··· Ausgewählter Textauszug
Hörenswert ist vor allem Robert Dean Smith, optisch immer ein bisschen phlegmatisch wirkend, aber hier mit einem grundsoliden Tenor aufwartend, mit sehr guter Diktion, angenehmem Timbre, einem Tenor, der in allen Lagen gleich gut anspricht, auch im dritten Akt keine Ermüdungserscheinungen zeigt und am Ende des ersten Akts den Taumel, in den die Liebenden geraten, nachvollziehbar macht. Wunderschön gesungen ist „O sink‘ hernieder“ (gehört denn nach „sink“ ein Apostroph?) Emphatisches gelingt dem Sänger ohne hörbaren Druck auf die Stimme, die stellenweise im dritten Akt- und dies als Ausdrucksmittel, wie erloschen klingt. Eine ergreifende Studie liefert  Robert Holl als König Marke mit tiefdunklem Bass, in dem viel Trauer liegen kann. Im ersten Akt noch dröge, im dritten dann angemessen knorrig und Kernig ertönt der Kurwenal von Jukka Rasilainen, der mit einem zarten „Lebst du noch?“ rühren kann. Sehr dunkel besetzt ist der Melot mit Ralf Lukas, dessen Stimme sehr schön ist, aber nicht das eifernd Geifernde bringen kann, was die Partie verlangt. Den jungen Seemann lässt Clemens Bieber mit immerjungem Tenor seine Sehnsucht ausdrücken.

Sehr wenig versteht man dem, was die Isolde von Iréne Theorin zu singen hat, nicht einmal „Er sah mir in die Augen“, und so kann nur der ihre Leistung genießen, der textsicher ist. Sehr schön ist die farbige Mittellage, die ihre ist eine bedeutende, wissende Stimme, der man die starke Frau, die sie darstellt, abnimmt. Geheimnisvoll klingt „Kennst du der Mutter Künste“, schön ist das Piano vor „O sink hernieder“, leider häufig schrill die Höhe insbesondere im Forte. Auch in den Liebestod schleicht sich Scharfes und Spitziges ein. Eine sanfte Wächterin ist die Brangäne von Michelle Breedt, deren Gesang sich mit warmem Timbre und sehr kontrolliertem Singen der Habenseite der Aufnahme zuordnen lässt. Diese wurde nicht von mehreren Aufführungen zusammengeschnitten, sondern stammt zu Gänze vom 9.August 2009, einer Vorstellung, in der das Orchester unter Peter Schneider eine solide, aber keineswegs mitreißende Aufnahme ermöglichte (3 CD opus arte OA 9033). Ingrid Wanja 

Ausgrabungen mit akustischer Gräue

 

Peter Tschaikowski gehört zu den berühmtesten russischen Komponisten, und auch einige seiner Opern sind überall auf der Welt populär. Genauer gesagt, zwei: Eugen Onegin und Pique Dame. Jetzt ist eine Box beim Label hänssler herausgekommen, die sämtliche Opern von ihm präsentiert – auf 22 CDs mit karger Beilage.
······
(Zu bearbeitende Aufgaben)
1 - Schreiben Sie aus dem Textauszug die Passage von „Ausgrabungen mit akustischer“ bis einschließlich „mit karger Beilage.“ wortgetreu ab.
2 - An welchem Tag wurde die Vorstellung aufgezeichnet, von der die besprochene Aufnahme laut Textauszug vollständig stammt?
Für die Arbeit mit dem Textauszug sind die Daten ohne Belang.
··· Vorliegende Daten
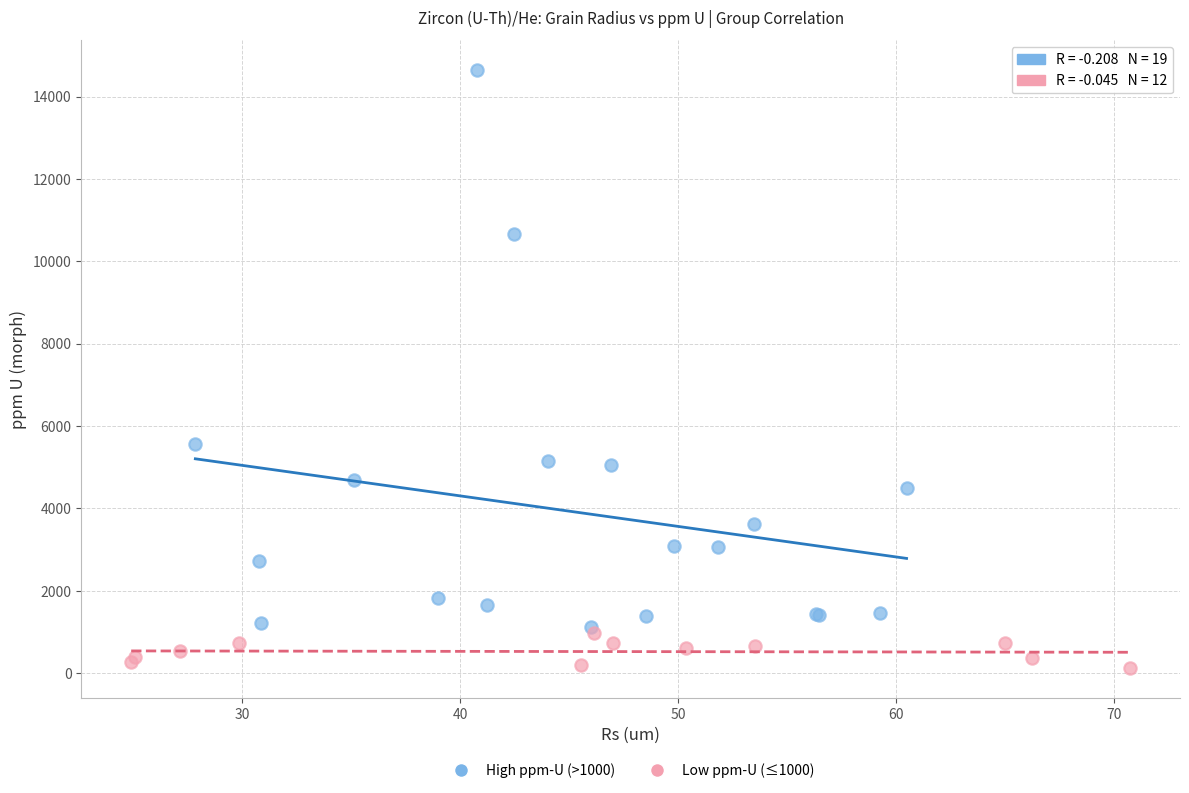

Which series contains the highest Y value?

High ppm-U (>1000)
······
(Lösungen je Aufgabe)
1 -
Ausgrabungen mit akustischer Gräue

 

Peter Tschaikowski gehört zu den berühmtesten russischen Komponisten, und auch einige seiner Opern sind überall auf der Welt populär. Genauer gesagt, zwei: Eugen Onegin und Pique Dame. Jetzt ist eine Box beim Label hänssler herausgekommen, die sämtliche Opern von ihm präsentiert – auf 22 CDs mit karger Beilage.

2 - Am 9. August 2009.